Sunday 27 September 2015

queen of the palmyrenes

As if the destruction of of the ancient temples and yet to be fully studied and adjured archaeological sites by the keystone caliphate of Palmyra and other sites of historical significance were not already a great enough loss for our shared cultural heritage and the inscrutable past—purges and terrors always result in loss and revision, there is another personal legacy that I fear will fall into greater obscurity over the razing of her city, a historic character called Queen Zenobia (a somewhat strained Latinisation of the Aramaic name Beth Zaynab). Unlike her ancestor, Cleopatra of Egypt or warrior queen Boudica who’ve been celebrated for centuries for standing up to the Romans, Zenobia is mostly forgotten though her exploits.

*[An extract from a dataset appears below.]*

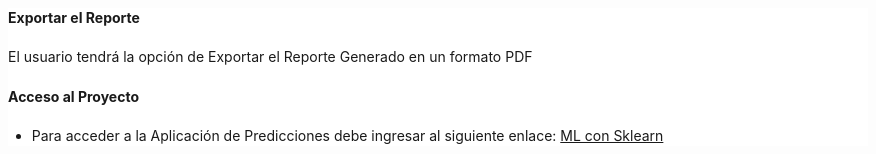 #### Exportar el Reporte
El usuario tendrá la opción de Exportar el Reporte Generado en un formato PDF

#### Acceso al Proyecto
- Para acceder a la Aplicación de Predicciones debe ingresar al siguiente enlace:   [ML con Sklearn](https://ml-con-sklearn-e7gju.ondigitalocean.app/)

Living during the latter half of the third century, the client province of Syria was experiencing a time of economic stability—removed from the political intrigues that were affecting the government of, a succession of weak rulers and the transition of the Empire’s capital to the East. The changing regimes did eventual visit Zenobia’s family with the usual paranoia of unproven power and assassinated the queen’s husband and heir-apparent. Instead of capitulating to the governor’s demands that the remaining royal family relinquish claims to the throne and devolve into direct Roman rule, Zenobia instead declared herself regent, ruling in the name of her infant son. Unprecedented in the potential for revolt among any of the peoples that the Roman Empire had subjugated, Zenobia socked them right in the bread-basket by conquering the province of Egypt, whose grain supplies were absolutely vital for feeding the populace, and when on taking large swaths of Anatolia (Asia Minor), crossing and controlling important trade routes, to constitute an empire that nearly rivalled that of the Sassanids on the periphery of Roman control and certainly with more strategic importance. The Palmyrene Empire was short-lived, just a mere three years but more than just a blip historically speaking as Rome had seen the year of three then four Emperors and that it survived politically in any form goes against reason, and Roman forces only were able to recapture Syria and Egypt by shifting troops out of its theatre in Gaul, effectively giving up those lands as unruly lost causes, and Zenobia was defeated on the fields of Antioch—taken to the capital in chains. Paradoxically, this revolution might have given the Western Empire the impetus to limp along a few years more. Perhaps Zenobia’s story can be a rallying point for good again. There are varying accounts as to what happened to her afterwards (Cleopatra rather dramatically avoided this humiliation—which is perhaps a reason why Shakespeare did not write a play about her) with the cheeriest accounts having the Emperor grant Zenobia clemency and she lived out her life happily in a villa in Tivoli—kept in the manner she was accustomed to and uncensored, playing a role in the community as a pre-eminent philosopher and active political advisor.